> Goal of the exercise:
Below are records. Copy every line with "coordinate" in it.

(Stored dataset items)
┄┄┄┄┄┄

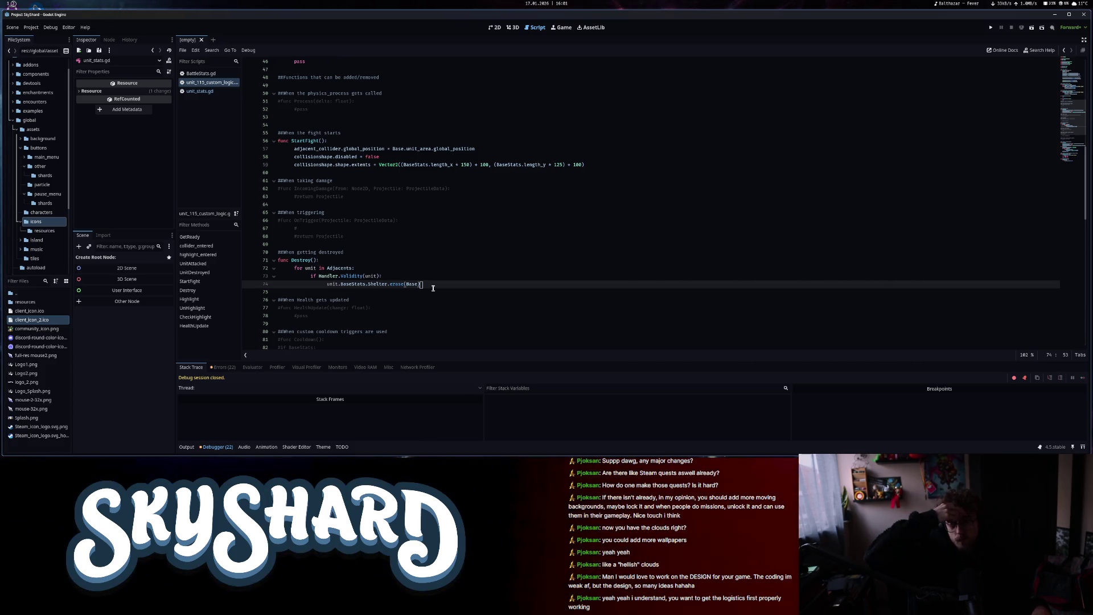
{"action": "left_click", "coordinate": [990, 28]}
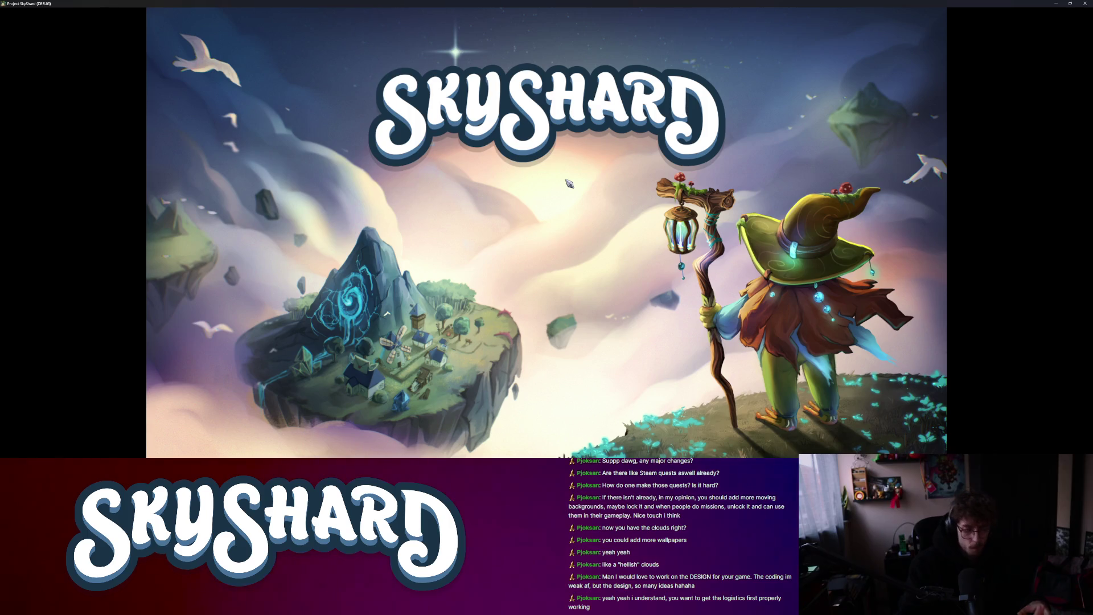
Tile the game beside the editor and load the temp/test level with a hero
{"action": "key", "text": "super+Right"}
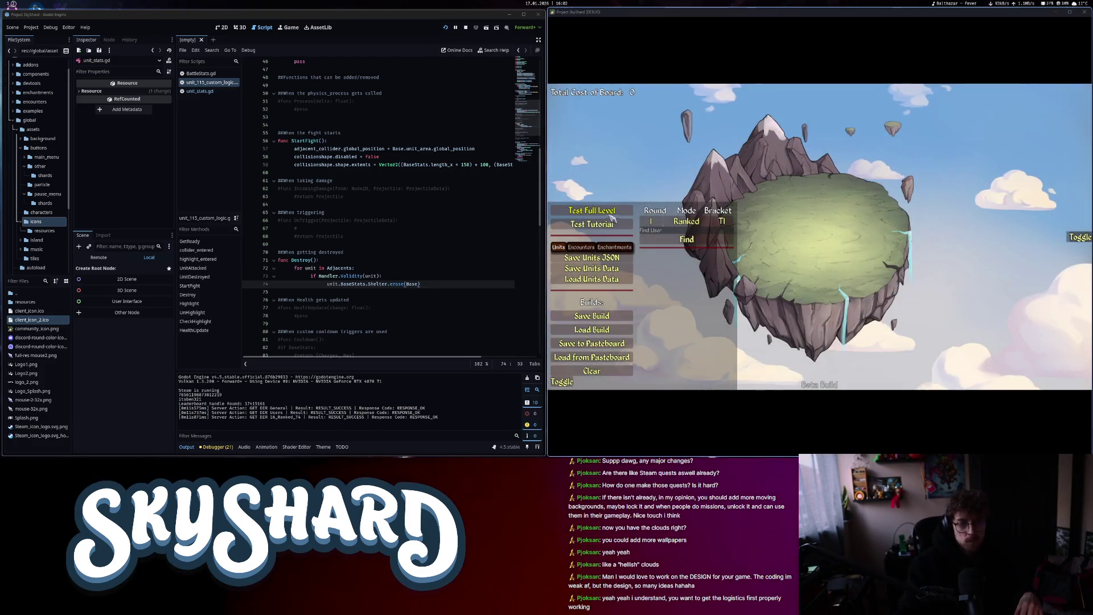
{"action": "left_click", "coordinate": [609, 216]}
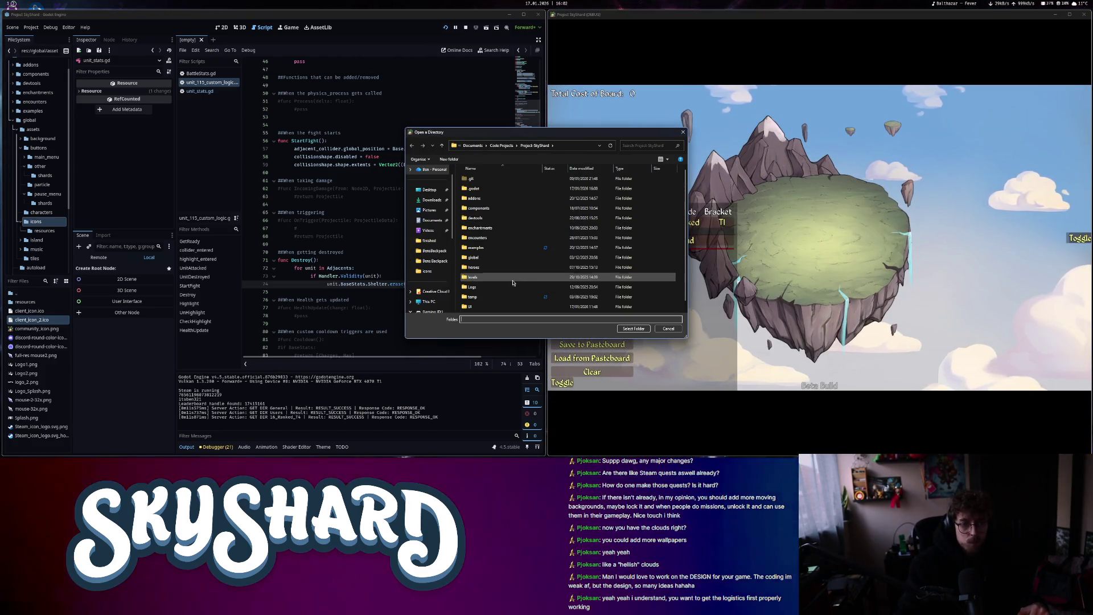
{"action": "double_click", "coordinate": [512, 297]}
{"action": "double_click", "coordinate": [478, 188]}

┄┄┄┄┄┄

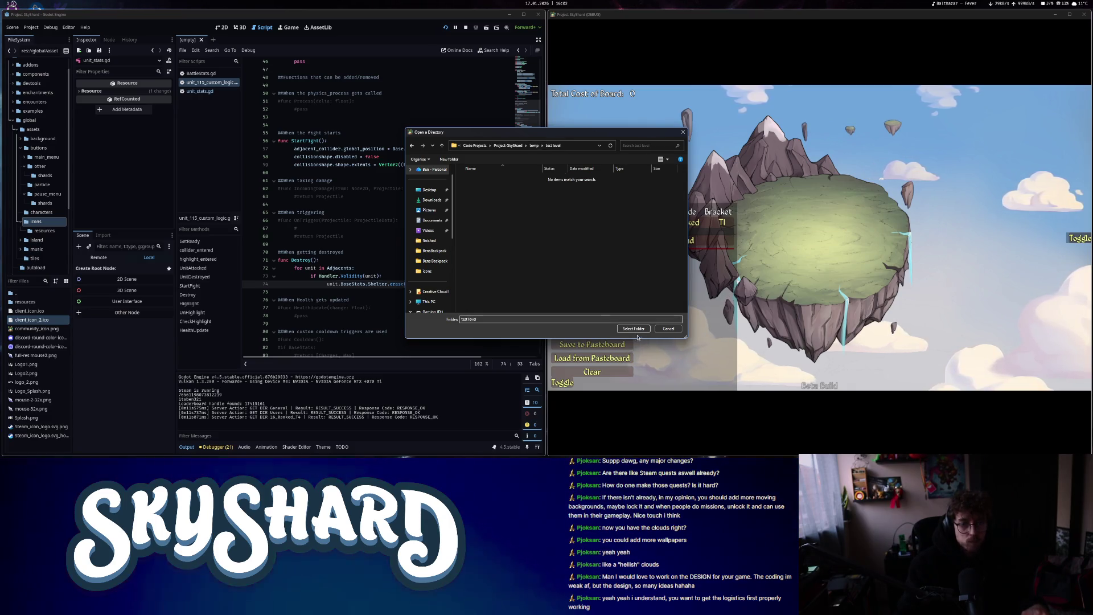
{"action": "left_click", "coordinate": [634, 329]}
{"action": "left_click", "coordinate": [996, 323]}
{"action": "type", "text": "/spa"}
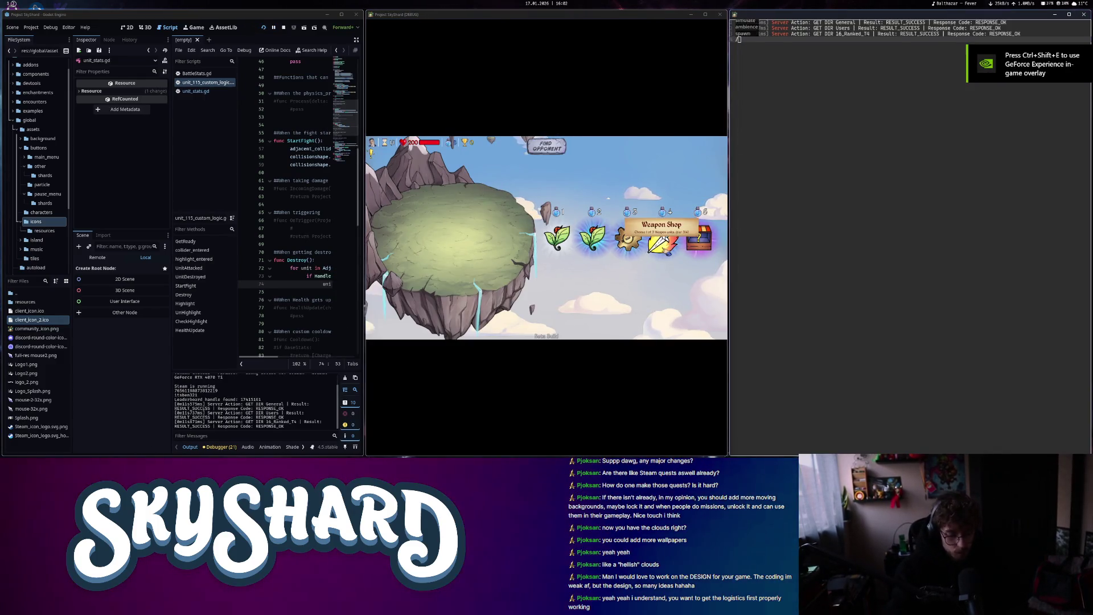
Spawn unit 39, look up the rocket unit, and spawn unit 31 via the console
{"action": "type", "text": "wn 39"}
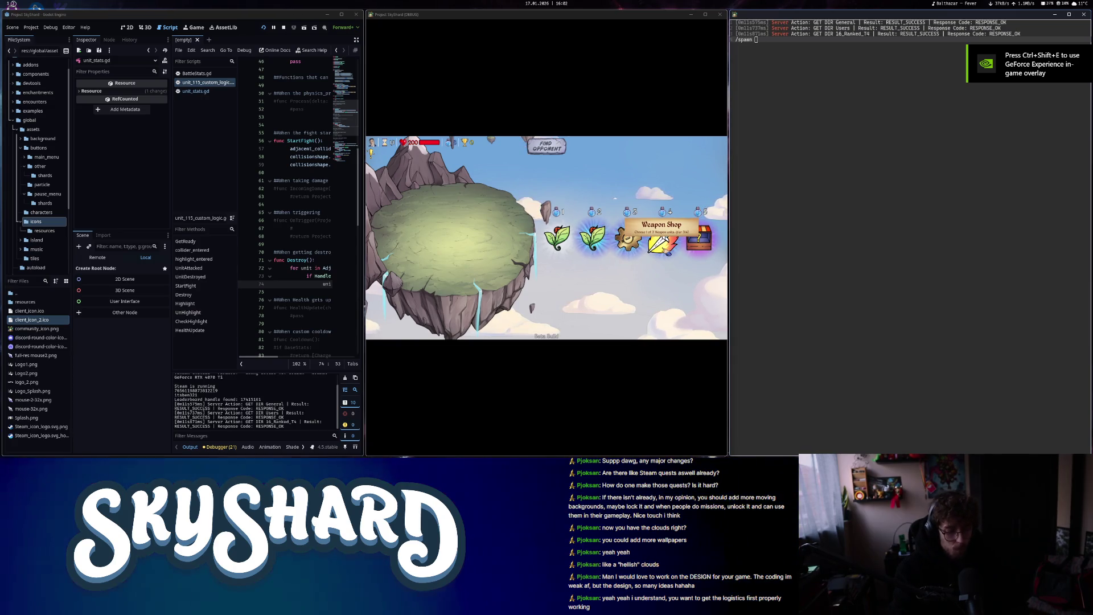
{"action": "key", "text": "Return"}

┄┄┄┄┄┄

> Exercise answer:
{"action": "left_click", "coordinate": [990, 28]}
{"action": "left_click", "coordinate": [609, 216]}
{"action": "double_click", "coordinate": [512, 297]}
{"action": "double_click", "coordinate": [478, 188]}
{"action": "left_click", "coordinate": [634, 329]}
{"action": "left_click", "coordinate": [996, 323]}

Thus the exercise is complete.